Growing up in Texas, about 45 minutes away from Texas A&M, Bimage was well aware of the kind of pressure that was placed on his shoulders. Bimage started playing football at age 5, and almost immediately after he started, his father started putting him in the age group above his own, sensing that he had sized out of playing football with kids his own age.
“I remember when we were younger — I’m 26, and he’s what, barely 23, and he’s always been bigger than me,” his brother laughed. “I just remember over the years he just accelerated, and he was always bigger.”
Bigger and stronger, for sure, but Bimage’s brother might have some issues with “faster” — he himself was a talented football player for a while too.

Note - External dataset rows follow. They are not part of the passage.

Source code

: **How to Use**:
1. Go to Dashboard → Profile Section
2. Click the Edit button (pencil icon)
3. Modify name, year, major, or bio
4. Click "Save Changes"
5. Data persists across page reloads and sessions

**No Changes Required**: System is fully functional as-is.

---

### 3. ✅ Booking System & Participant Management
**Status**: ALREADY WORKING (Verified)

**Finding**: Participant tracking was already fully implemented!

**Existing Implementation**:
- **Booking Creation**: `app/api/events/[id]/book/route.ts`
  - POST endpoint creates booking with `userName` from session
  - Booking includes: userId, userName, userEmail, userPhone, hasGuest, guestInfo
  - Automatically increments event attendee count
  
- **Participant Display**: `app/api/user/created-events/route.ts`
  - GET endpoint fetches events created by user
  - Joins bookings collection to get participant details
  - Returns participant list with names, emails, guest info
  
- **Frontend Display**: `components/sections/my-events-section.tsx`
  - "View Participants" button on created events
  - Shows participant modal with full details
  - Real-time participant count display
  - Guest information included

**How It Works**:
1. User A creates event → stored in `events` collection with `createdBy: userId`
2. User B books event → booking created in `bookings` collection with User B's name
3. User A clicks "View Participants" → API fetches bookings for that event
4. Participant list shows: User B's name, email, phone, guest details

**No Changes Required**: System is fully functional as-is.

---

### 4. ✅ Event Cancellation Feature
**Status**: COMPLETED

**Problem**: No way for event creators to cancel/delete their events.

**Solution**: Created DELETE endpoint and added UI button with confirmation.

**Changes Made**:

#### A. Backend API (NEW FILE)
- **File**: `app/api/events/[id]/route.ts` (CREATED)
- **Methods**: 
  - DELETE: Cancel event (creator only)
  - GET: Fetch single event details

“Growing up and playing football in Texas, it was a big deal,” Bimage said. “I’ve definitely seen it be the main focus.”
But to Bimage, it doesn’t have to be this way.
“You don’t have to play this sport to be successful in your life,” he said. “I feel like that’s a driven destiny by the adults in those kids’ lives, to put all your eggs into this sport, but that’s just not the case.”
Bimage has witnessed firsthand how the sports-centric worldview can rob people of their self-worth and direction.
“Seeing it in high school, seeing it in college, there are guys who do not live up to their ‘potential’ in college, and then they’re like, ‘Oh no, what do I do?’ ” he said. “Their eggs are all in that basket, and it’s OK, but no one’s telling them that they don’t have to do this, and you can do other things in life, and it’s going to be OK.”
Bimage knows exactly what he’d be doing if he wasn’t playing football.
“If I wasn’t playing football, I would definitely be a graduate student here at UC Berkeley,” he said.
Seeing as how he got to Cal without football, there’s no reason to believe otherwise. Now, Bimage is on his way to his future, studying the intersection of sports and education at the No. 1 school in the nation.
“If you have someone that’s close and you know their potential, then all you have to do is treat them like a car: just fill them up,” Bimage’s brother said. “Just to be able to try to keep that person above empty — you can get close to the empty, but as long as you can get them to the next station to make it home, then you’re good.”
And so, when Bimage drove his way to Berkeley, he had a few people buoying him up. His brother, his girlfriend and Ms. Lauryn Hill kept him going.
He’s determined to finish that drive and determined to be excellent.